Gavel Grab

W.Va. Judicial Ethics Report Eyed Through Lens of ‘Caperton’

An ABC News report questioning the ethics of a West Virginia Supreme Court justice (see Gavel Grab) continues to generate debate. Now an assistant law professor suggests the state could take a leadership role on judicial ethics questions.

“Because the West Virginia Supreme Court is sort of in the spotlight and has been with a number of years with the issue of canons requiring to recuse or disclose when there is an appearance of impropriety, West Virginia is in position to take a leadership role on these questions of judicial ethics,” Kendra Huard Fershee of the West Virginia University College of Law told the Charleston Daily Mail.

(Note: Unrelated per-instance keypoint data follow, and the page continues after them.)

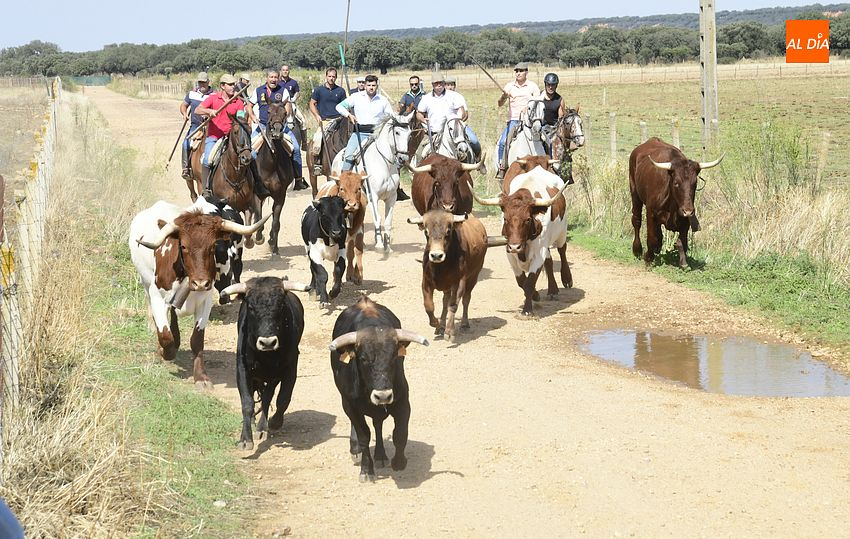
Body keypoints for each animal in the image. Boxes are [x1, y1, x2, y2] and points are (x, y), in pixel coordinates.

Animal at [253, 102, 297, 255]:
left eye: (285, 113)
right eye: (269, 111)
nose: (277, 132)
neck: (271, 164)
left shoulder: (280, 196)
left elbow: (276, 222)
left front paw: (275, 248)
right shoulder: (257, 195)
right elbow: (259, 219)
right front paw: (258, 237)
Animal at [331, 112, 414, 252]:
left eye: (409, 134)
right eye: (397, 132)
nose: (403, 158)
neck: (384, 164)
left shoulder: (392, 197)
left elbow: (387, 222)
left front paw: (388, 246)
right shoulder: (373, 196)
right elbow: (377, 219)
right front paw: (379, 244)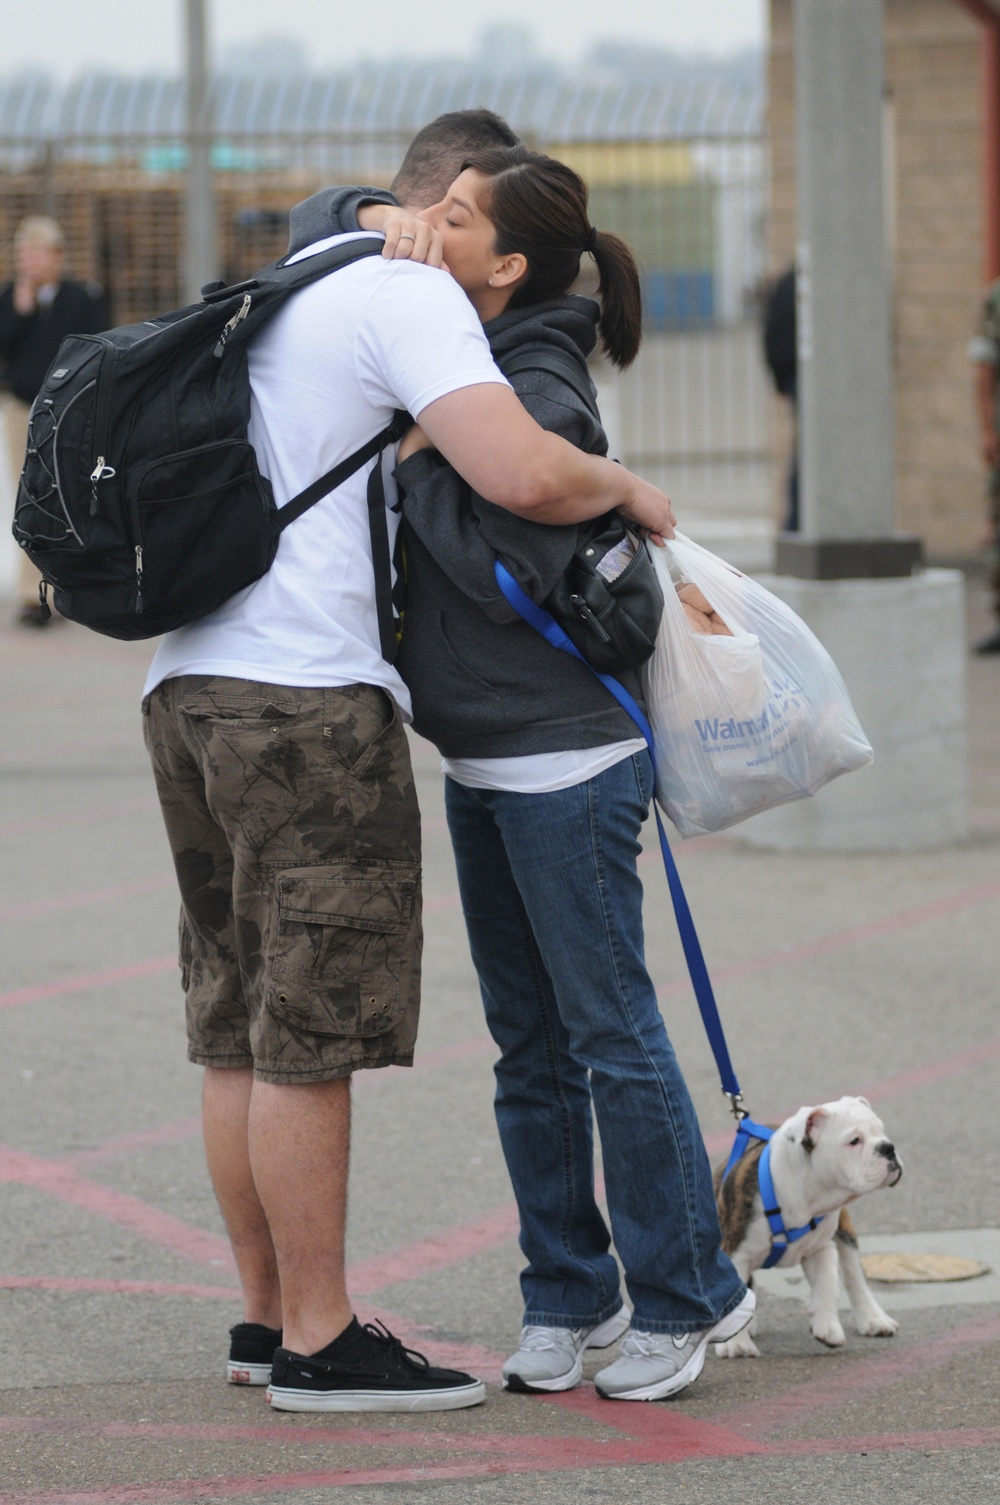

Not long ago, West Virginia became the poster child for critics of runaway judicial election spending in a case that brought disrepute to the court and resulted in the U.S. Supreme Court’s landmark Caperton v. Massey ruling (see the JAS web page for background). Fershee said that after Caperton, the context for a West Virginia Supreme Court justice’s weighing the appearance of impropriety, in order to decide whether to recuse from a case, is different.

“If people are on high alert, the potential for impropriety at the Supreme Court level based on Caperton, the standard is even more sensitive or even lower than it would already be,” she said.

ABC News questioned whether  election-year fundraising and a plaintiff’s attorney’s private Lear Jet deal tipped the scales of justice in a case before the high court, or at least gave that appearance. Chief Justice Robin Davis said she was not involved in the jet transaction, she did not know who the campaign donors were, and there was no reason for her to recuse from the case at issue.